** Opening PROVIDED DATA block **

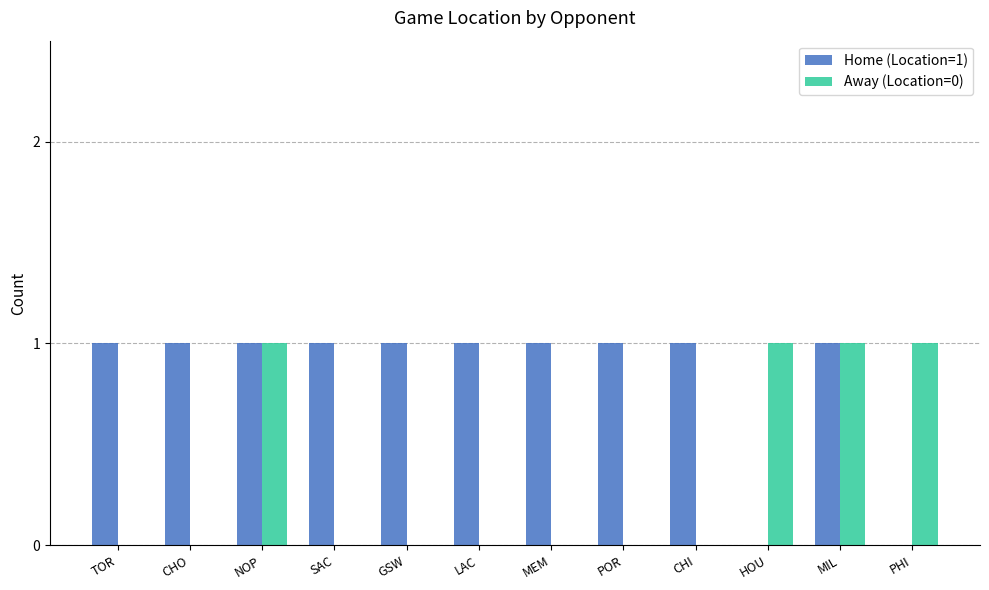

What is the sum of the Away (Location=0) values at HOU and LAC?

1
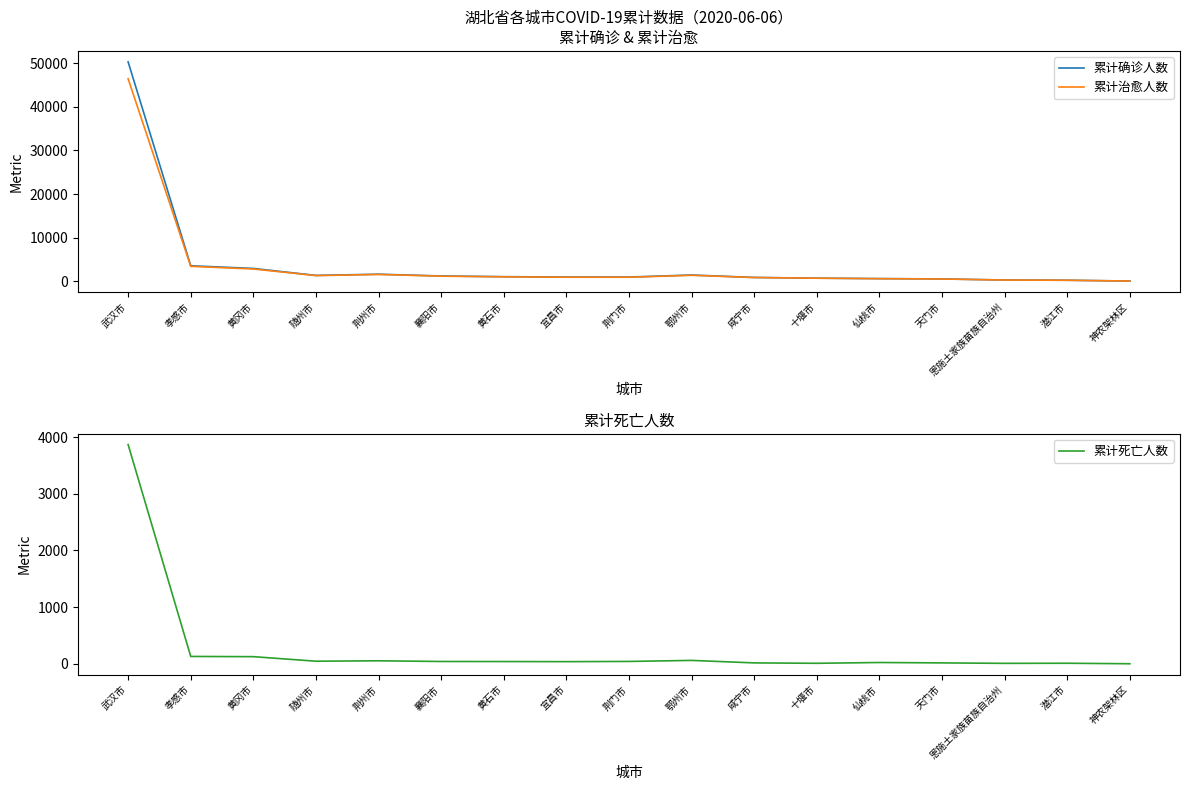

The value of 累计死亡人数 at 黄石市 is 39. True or false?

True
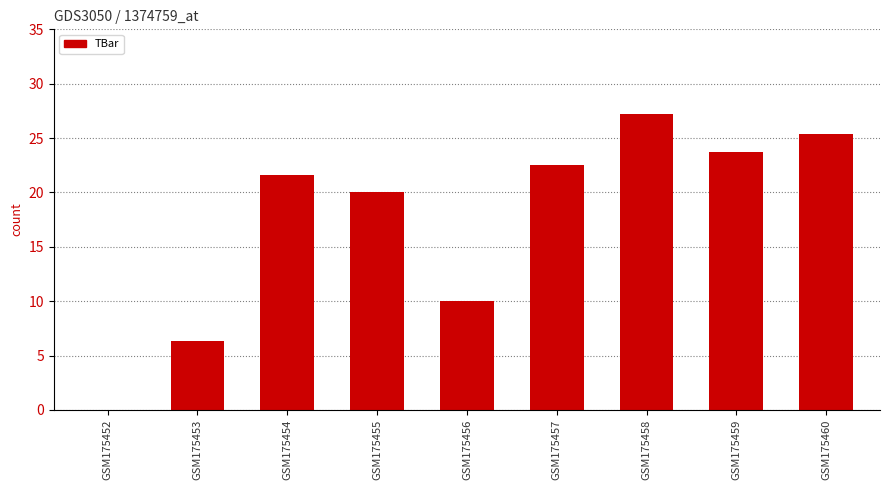

Are the bars grouped side by side (vs. stacked)?

No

** Closing PROVIDED DATA block **

◆ **DIRECTIONS FOR THIS TASK**
Can you retype the data above line for line, without changing any text, and leave out the pictures?

◆ **TASK RESULT**
What is the sum of the Away (Location=0) values at HOU and LAC?

1

The value of 累计死亡人数 at 黄石市 is 39. True or false?

True

Are the bars grouped side by side (vs. stacked)?

No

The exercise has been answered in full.